Collected data:
======

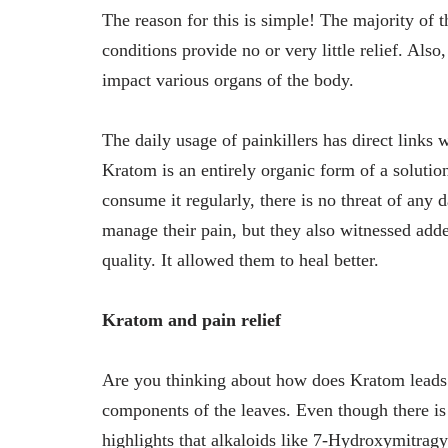
The reason for this is simple! The majority of t
conditions provide no or very little relief. Als
impact various organs of the body.
The daily usage of painkillers has direct links 
Kratom is an entirely organic form of a solutio
consume it regularly, there is no threat of any 
manage their pain, but they also witnessed ad
quality. It allowed them to heal better.
Kratom and pain relief
Are you thinking about how does Kratom leads to
components of the leaves. Even though there is 
highlights that alkaloids like 7-Hydroxymitragy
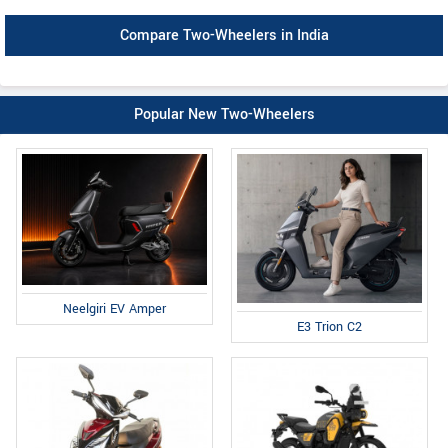
Compare Two-Wheelers in India
Popular New Two-Wheelers
Neelgiri EV Amper
E3 Trion C2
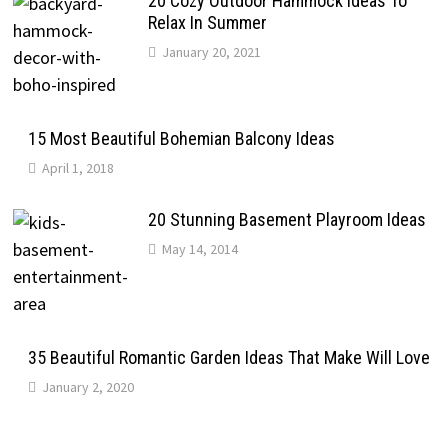
20 Cozy Outdoor Hammock Ideas To
Relax In Summer
January 20, 2021
15 Most Beautiful Bohemian Balcony Ideas
April 1, 2018
20 Stunning Basement Playroom Ideas
May 14, 2014
35 Beautiful Romantic Garden Ideas That Make Will Love
January 2, 2020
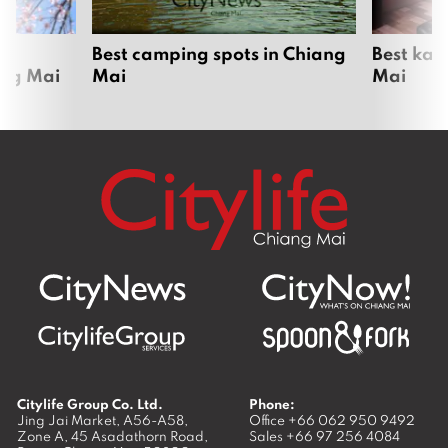
om
Best camping spots in Chiang
Best kar
ang Mai
Mai
Mai
Citylife Group Co. Ltd.
Phone:
Jing Jai Market, A56-A58,
Office
+66 062 950 9492
Zone A, 45 Asadathorn Road,
Sales
+66 97 256 4084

======

Written task –
Output all the text lines from the records above as a numbered list, skipping any blank lines. Leave the pictures out of the answer.

Response area –
1. The reason for this is simple! The majority of t
2. conditions provide no or very little relief. Als
3. impact various organs of the body.
4. The daily usage of painkillers has direct links 
5. Kratom is an entirely organic form of a solutio
6. consume it regularly, there is no threat of any 
7. manage their pain, but they also witnessed ad
8. quality. It allowed them to heal better.
9. Kratom and pain relief
10. Are you thinking about how does Kratom leads to
11. components of the leaves. Even though there is 
12. highlights that alkaloids like 7-Hydroxymitragy
13. Compare Two-Wheelers in India
14. Popular New Two-Wheelers
15. Neelgiri EV Amper
16. E3 Trion C2
17. 20 Cozy Outdoor Hammock Ideas To
18. Relax In Summer
19. January 20, 2021
20. 15 Most Beautiful Bohemian Balcony Ideas
21. April 1, 2018
22. 20 Stunning Basement Playroom Ideas
23. May 14, 2014
24. 35 Beautiful Romantic Garden Ideas That Make Will Love
25. January 2, 2020
26. om
27. Best camping spots in Chiang
28. Best kar
29. ang Mai
30. Mai
31. Mai
32. Citylife Group Co. Ltd.
33. Phone:
34. Jing Jai Market, A56-A58,
35. Office
36. +66 062 950 9492
37. Zone A, 45 Asadathorn Road,
38. Sales
39. +66 97 256 4084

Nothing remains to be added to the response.